Una genealogia al femminile
Soulem costruisce il racconto attraverso un intreccio di voci familiari: la sua, quella di sua madre Hiam Abbas e quelle delle zie, in un dialogo che attraversa luoghi, generazioni e silenzi. A cominciare da Um Ali, la bisnonna, costretta nel 1948 ad abbandonare la casa a Tiberiade con lo scoppio della guerra arabo-israeliana. Inizia così un lungo esodo verso il Libano, durante il quale si perdono affetti e frammenti di sé, come Hosnienh, zia di Hiam, rimasta oltre il confino siriano. Quando la famiglia torna in Palestina, trova solo distruzione: è allora che decide di stabilirsi a Deir Hanna, dove prende forma una nuova quotidianità, fragile e resiliente. Questa catena di spostamenti e frammentazioni è il filo attraverso cui si tesse la memoria delle donne della famiglia, custodi silenziose ma decisive di un’identità dispersa.

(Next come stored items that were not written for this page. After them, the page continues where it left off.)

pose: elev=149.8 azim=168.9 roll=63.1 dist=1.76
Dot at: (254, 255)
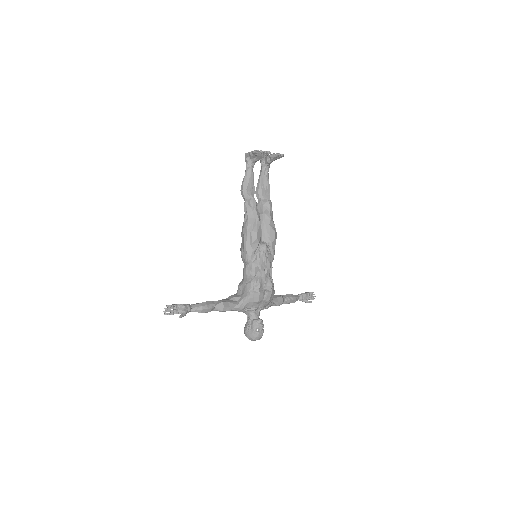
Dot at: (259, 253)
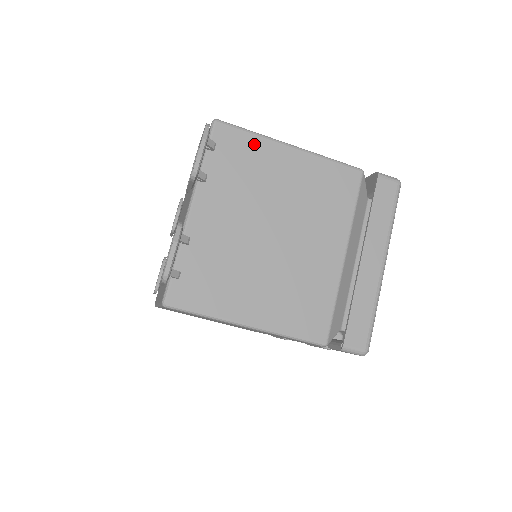
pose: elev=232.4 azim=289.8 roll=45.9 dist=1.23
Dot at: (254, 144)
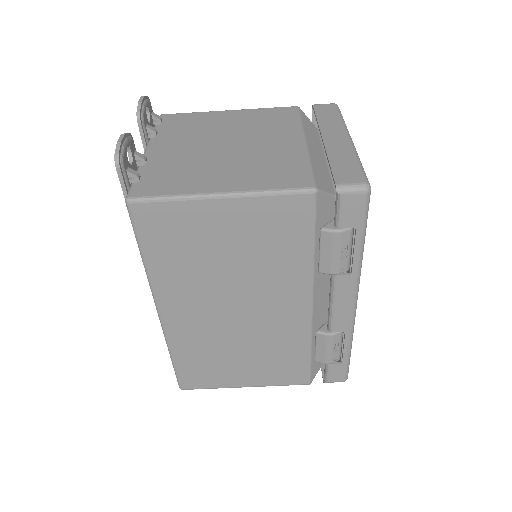
Dot at: (196, 116)
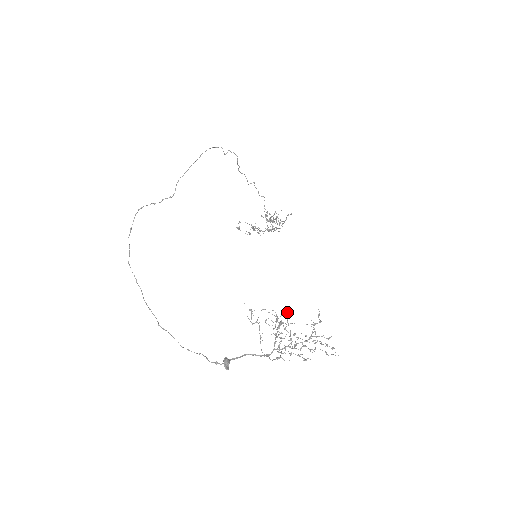
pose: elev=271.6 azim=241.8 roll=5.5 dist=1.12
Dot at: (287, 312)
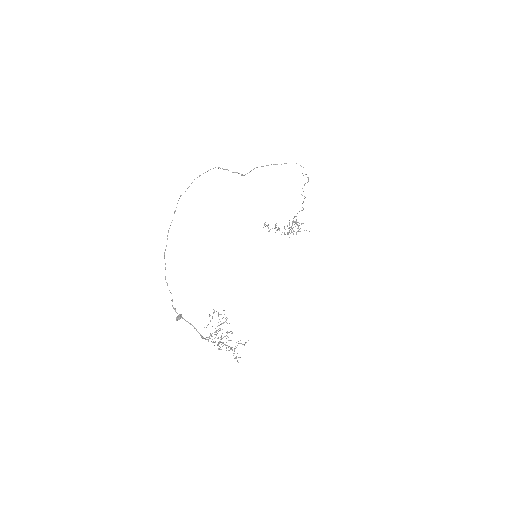
Dot at: (231, 331)
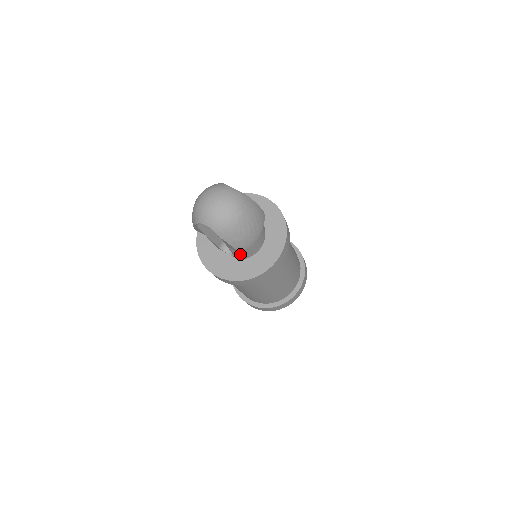
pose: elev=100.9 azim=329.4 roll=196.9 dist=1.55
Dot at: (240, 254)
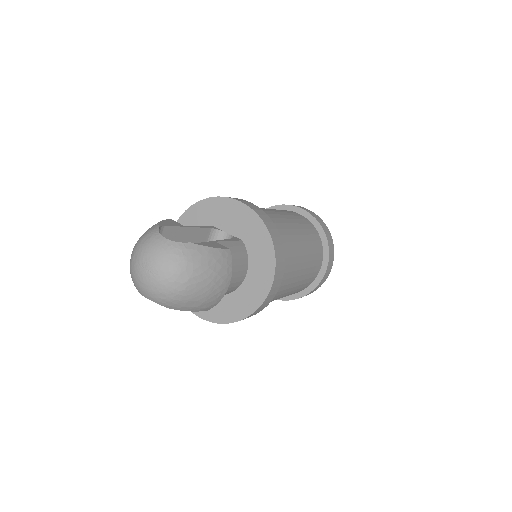
Dot at: occluded
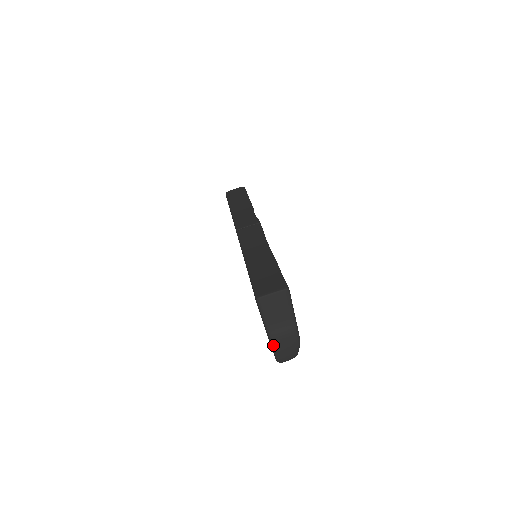
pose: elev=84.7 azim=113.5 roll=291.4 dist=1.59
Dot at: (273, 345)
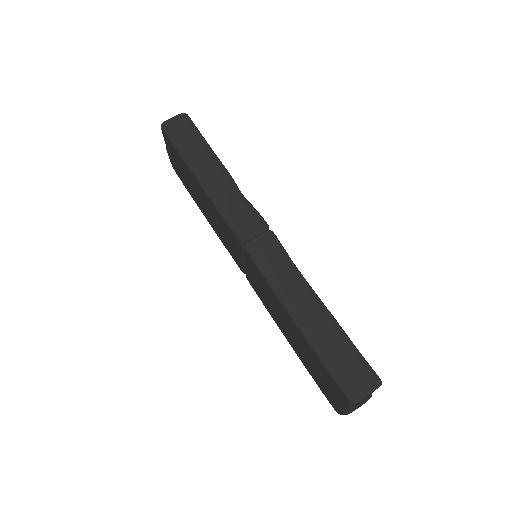
Dot at: occluded
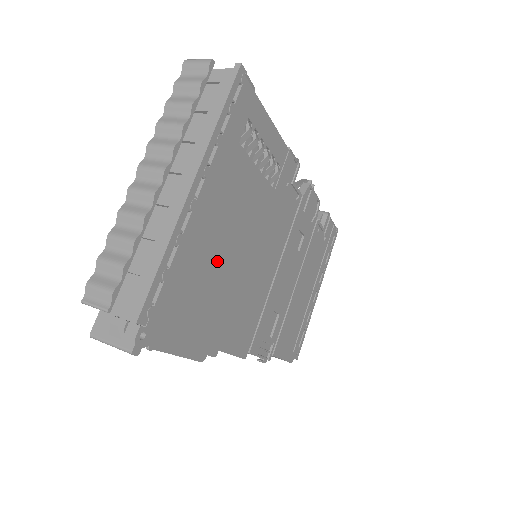
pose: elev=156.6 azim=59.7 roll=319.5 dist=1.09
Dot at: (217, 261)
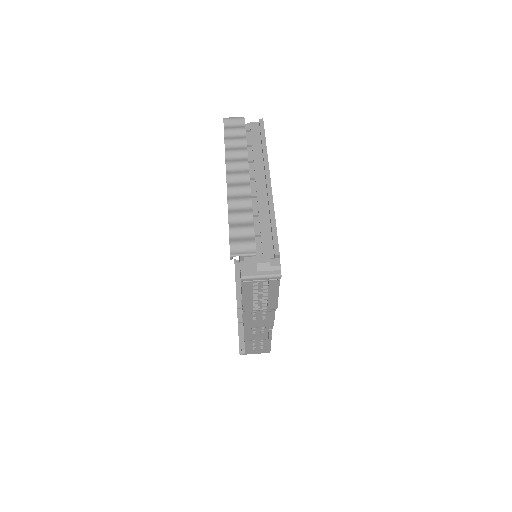
Dot at: occluded
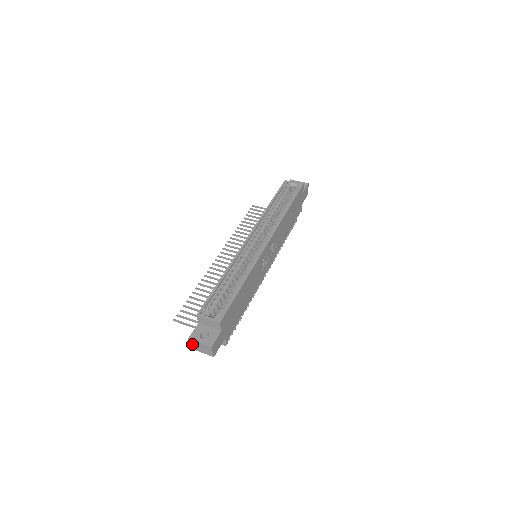
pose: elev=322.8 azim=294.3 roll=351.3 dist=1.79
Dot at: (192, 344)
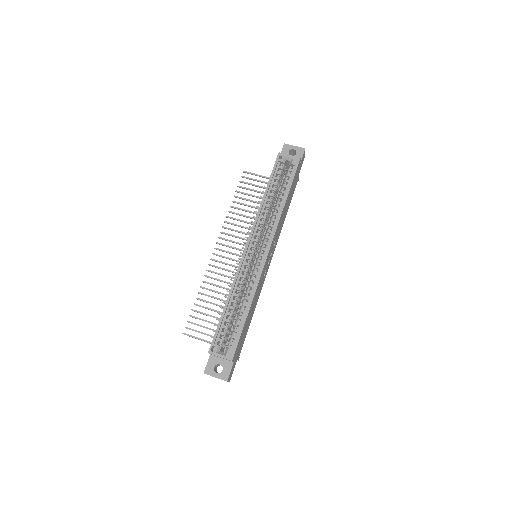
Dot at: occluded
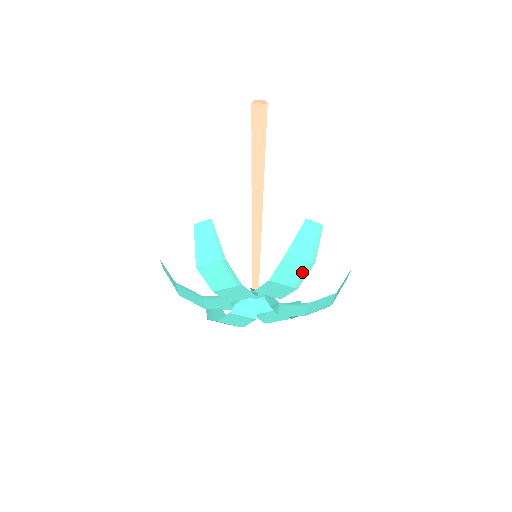
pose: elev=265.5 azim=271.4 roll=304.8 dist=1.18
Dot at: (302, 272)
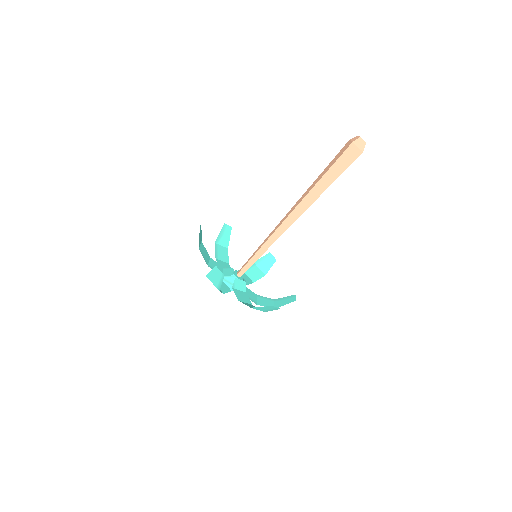
Dot at: occluded
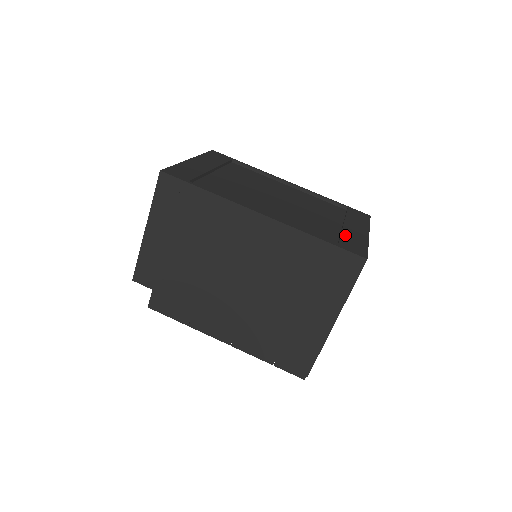
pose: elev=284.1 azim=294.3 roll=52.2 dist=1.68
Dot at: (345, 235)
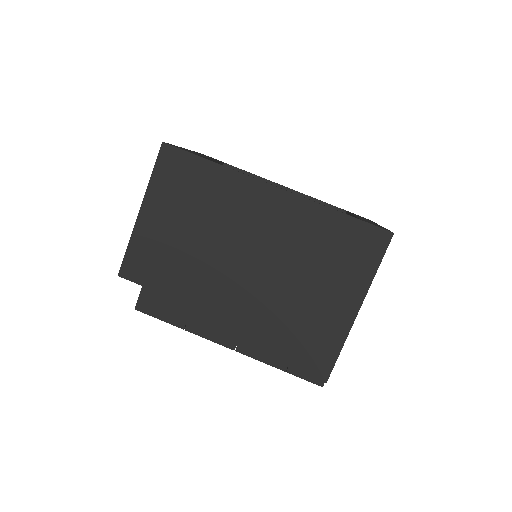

Hiam Abbas: un’eredità incarnata
Al centro del film c’è Hiam Abbas, madre della regista, attrice palestinese che ha costruito la sua carriera internazionale tra cinema israeliano, palestinese e occidentale (Free Zone, Il giardino dei limoni, La sposa siriana, Munich, Blade Runner 2049, Succession). Hiam sceglie di lasciare Deir Hanna per trasferirsi a Parigi, spinta dalla volontà di inseguire il sogno di diventare attrice, ma anche dal bisogno di libertà e di respiro. Lina nasce lì, in Francia, e cresce lontana dalla terra della madre, ma profondamente legata a quell’eredità che sente presente, viva, anche se spesso indicibile. Il film, per la regista, è anche il tentativo di capire cosa significhi portare sulle spalle questa storia, come costruire un’identità su un’eredità spezzata.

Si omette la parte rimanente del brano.